__DESCRIPTION OF THE TASK__:
After locating "of unremarkable bone" in the listing below, copy that line and each one after it exactly, ending with the line that has "photomicrograph showing strong".

__RECORDS FOR THIS EXERCISE__:
══════

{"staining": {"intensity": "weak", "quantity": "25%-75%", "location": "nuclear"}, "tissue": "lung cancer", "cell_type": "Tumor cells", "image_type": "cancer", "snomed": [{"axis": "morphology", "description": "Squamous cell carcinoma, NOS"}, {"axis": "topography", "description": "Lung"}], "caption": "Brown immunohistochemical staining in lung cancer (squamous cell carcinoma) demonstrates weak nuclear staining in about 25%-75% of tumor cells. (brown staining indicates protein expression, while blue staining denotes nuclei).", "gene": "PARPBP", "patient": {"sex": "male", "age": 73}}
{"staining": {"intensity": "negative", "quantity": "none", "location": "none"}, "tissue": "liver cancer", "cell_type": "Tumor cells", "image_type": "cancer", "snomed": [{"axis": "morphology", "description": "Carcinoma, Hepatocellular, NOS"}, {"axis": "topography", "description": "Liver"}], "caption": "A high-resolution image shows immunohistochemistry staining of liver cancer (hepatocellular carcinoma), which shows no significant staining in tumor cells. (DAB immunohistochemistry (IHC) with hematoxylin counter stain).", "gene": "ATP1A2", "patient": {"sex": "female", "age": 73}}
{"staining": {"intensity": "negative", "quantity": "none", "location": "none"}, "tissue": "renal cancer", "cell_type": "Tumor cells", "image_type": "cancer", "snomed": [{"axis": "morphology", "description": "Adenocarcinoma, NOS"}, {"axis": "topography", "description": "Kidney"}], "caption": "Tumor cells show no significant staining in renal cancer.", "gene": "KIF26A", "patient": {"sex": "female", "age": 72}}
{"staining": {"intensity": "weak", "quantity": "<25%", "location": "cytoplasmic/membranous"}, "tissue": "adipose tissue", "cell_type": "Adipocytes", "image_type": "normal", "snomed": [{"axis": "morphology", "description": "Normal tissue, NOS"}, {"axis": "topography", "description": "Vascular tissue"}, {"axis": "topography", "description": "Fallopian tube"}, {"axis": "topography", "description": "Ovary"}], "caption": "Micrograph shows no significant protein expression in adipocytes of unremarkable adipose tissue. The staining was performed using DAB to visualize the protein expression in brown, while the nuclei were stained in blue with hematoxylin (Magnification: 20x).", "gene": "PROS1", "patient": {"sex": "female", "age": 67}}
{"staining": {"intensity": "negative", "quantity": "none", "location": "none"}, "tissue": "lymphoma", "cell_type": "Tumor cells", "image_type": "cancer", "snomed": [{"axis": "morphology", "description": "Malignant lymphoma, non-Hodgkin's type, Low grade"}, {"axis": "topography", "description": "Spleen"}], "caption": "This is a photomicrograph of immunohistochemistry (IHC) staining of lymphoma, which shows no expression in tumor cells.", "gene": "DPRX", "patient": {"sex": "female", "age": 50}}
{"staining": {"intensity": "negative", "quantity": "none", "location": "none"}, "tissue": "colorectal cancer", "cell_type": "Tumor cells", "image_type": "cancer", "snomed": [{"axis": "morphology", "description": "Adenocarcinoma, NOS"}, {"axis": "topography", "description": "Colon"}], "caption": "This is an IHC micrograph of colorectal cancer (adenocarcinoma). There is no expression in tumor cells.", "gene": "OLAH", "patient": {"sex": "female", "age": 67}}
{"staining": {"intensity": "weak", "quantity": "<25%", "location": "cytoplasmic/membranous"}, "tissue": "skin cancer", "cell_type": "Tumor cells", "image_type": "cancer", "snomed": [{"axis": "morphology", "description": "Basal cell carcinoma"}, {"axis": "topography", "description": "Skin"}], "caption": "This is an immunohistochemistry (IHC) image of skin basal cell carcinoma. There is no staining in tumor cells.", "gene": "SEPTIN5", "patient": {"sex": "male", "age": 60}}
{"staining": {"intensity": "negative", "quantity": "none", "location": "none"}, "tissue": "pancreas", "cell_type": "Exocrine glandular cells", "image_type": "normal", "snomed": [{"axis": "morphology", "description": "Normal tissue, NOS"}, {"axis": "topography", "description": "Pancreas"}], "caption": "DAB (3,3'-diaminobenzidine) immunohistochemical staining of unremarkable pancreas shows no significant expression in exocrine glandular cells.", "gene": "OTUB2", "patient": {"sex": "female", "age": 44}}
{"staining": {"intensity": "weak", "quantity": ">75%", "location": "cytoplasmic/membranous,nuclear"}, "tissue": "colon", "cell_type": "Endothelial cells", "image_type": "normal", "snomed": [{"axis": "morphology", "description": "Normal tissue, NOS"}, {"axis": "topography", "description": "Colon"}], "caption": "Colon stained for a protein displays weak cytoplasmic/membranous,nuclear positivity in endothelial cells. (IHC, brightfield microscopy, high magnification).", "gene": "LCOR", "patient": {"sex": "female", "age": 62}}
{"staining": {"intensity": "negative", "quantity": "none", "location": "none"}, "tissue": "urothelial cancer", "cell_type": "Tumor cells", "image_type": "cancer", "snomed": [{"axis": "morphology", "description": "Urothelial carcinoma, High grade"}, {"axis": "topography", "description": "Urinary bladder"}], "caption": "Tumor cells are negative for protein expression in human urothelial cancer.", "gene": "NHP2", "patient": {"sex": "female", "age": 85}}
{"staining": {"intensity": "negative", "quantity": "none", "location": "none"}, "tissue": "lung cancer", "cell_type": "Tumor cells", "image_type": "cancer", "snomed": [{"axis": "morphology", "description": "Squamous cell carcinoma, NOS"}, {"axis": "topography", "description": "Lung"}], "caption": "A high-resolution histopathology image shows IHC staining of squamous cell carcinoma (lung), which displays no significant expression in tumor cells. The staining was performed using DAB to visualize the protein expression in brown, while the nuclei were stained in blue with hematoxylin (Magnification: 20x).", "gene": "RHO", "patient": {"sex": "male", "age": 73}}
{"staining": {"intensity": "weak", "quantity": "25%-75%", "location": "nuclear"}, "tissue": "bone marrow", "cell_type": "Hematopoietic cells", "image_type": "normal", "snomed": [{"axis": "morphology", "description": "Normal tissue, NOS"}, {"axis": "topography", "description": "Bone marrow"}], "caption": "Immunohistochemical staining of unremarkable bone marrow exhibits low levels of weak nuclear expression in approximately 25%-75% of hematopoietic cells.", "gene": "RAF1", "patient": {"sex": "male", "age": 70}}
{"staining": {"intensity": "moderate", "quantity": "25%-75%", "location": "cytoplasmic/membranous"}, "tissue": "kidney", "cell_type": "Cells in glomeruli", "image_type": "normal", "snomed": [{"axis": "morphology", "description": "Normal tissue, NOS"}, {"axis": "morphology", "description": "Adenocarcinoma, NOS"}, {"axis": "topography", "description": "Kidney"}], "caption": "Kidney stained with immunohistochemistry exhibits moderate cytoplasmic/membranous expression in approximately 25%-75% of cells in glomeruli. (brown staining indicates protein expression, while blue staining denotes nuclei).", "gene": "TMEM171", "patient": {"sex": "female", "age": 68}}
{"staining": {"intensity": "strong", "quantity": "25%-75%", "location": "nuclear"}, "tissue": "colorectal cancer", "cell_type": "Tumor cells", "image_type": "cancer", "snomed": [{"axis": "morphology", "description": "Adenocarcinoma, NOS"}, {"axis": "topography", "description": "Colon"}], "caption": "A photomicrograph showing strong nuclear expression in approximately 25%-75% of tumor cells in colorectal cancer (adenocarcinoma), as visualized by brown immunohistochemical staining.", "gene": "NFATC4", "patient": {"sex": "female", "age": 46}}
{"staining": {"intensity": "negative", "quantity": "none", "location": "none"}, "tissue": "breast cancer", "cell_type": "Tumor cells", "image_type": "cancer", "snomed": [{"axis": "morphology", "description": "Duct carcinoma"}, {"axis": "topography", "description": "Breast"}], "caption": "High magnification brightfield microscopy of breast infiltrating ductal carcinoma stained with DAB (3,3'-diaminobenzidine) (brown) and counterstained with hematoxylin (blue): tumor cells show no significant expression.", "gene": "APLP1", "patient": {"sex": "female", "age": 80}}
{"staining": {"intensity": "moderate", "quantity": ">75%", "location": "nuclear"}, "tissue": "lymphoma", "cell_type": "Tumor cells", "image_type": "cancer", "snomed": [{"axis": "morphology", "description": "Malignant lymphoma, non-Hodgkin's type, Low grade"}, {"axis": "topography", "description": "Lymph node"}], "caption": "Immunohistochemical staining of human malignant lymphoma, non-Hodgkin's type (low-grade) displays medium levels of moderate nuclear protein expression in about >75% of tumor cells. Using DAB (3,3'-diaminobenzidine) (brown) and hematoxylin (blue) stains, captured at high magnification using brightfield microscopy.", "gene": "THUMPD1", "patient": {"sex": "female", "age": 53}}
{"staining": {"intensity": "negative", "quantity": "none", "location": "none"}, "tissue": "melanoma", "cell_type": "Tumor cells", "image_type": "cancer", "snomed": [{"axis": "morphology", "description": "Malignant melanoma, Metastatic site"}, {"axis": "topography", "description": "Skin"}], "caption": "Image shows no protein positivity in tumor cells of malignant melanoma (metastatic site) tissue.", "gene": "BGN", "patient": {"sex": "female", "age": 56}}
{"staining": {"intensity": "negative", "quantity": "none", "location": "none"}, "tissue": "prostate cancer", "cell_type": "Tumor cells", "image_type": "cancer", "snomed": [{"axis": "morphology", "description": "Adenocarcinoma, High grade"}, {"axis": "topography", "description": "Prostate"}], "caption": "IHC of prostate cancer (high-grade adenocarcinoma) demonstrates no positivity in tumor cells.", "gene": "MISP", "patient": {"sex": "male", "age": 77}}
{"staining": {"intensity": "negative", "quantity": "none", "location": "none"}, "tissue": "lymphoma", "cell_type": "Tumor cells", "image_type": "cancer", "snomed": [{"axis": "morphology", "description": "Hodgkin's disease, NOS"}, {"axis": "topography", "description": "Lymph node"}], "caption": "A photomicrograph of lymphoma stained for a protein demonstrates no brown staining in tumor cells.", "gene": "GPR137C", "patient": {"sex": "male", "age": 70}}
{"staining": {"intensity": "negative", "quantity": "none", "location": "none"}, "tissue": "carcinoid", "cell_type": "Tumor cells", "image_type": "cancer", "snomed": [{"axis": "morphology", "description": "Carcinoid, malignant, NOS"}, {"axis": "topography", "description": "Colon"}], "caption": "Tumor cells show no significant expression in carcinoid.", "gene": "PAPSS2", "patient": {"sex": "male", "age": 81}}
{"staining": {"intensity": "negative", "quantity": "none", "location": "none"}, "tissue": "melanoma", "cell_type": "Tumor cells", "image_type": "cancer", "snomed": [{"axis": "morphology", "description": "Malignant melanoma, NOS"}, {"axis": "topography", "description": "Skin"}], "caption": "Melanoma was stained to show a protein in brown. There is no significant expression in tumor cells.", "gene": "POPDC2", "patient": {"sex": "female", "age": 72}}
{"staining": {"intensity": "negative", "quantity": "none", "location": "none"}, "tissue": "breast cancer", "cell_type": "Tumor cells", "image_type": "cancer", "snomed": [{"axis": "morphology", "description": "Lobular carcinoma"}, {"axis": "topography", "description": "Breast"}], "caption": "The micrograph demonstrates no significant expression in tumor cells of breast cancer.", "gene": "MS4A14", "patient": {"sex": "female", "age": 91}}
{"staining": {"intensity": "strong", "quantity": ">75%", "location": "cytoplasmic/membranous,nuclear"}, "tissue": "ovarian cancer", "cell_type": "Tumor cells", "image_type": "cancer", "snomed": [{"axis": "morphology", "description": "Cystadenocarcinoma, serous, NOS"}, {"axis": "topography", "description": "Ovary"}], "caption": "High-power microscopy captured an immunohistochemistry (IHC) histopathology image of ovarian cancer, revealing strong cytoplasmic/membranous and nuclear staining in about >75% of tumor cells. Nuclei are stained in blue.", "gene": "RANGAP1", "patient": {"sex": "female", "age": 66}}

══════

__OUTPUT FOR THIS EXERCISE__:
{"staining": {"intensity": "weak", "quantity": "25%-75%", "location": "nuclear"}, "tissue": "bone marrow", "cell_type": "Hematopoietic cells", "image_type": "normal", "snomed": [{"axis": "morphology", "description": "Normal tissue, NOS"}, {"axis": "topography", "description": "Bone marrow"}], "caption": "Immunohistochemical staining of unremarkable bone marrow exhibits low levels of weak nuclear expression in approximately 25%-75% of hematopoietic cells.", "gene": "RAF1", "patient": {"sex": "male", "age": 70}}
{"staining": {"intensity": "moderate", "quantity": "25%-75%", "location": "cytoplasmic/membranous"}, "tissue": "kidney", "cell_type": "Cells in glomeruli", "image_type": "normal", "snomed": [{"axis": "morphology", "description": "Normal tissue, NOS"}, {"axis": "morphology", "description": "Adenocarcinoma, NOS"}, {"axis": "topography", "description": "Kidney"}], "caption": "Kidney stained with immunohistochemistry exhibits moderate cytoplasmic/membranous expression in approximately 25%-75% of cells in glomeruli. (brown staining indicates protein expression, while blue staining denotes nuclei).", "gene": "TMEM171", "patient": {"sex": "female", "age": 68}}
{"staining": {"intensity": "strong", "quantity": "25%-75%", "location": "nuclear"}, "tissue": "colorectal cancer", "cell_type": "Tumor cells", "image_type": "cancer", "snomed": [{"axis": "morphology", "description": "Adenocarcinoma, NOS"}, {"axis": "topography", "description": "Colon"}], "caption": "A photomicrograph showing strong nuclear expression in approximately 25%-75% of tumor cells in colorectal cancer (adenocarcinoma), as visualized by brown immunohistochemical staining.", "gene": "NFATC4", "patient": {"sex": "female", "age": 46}}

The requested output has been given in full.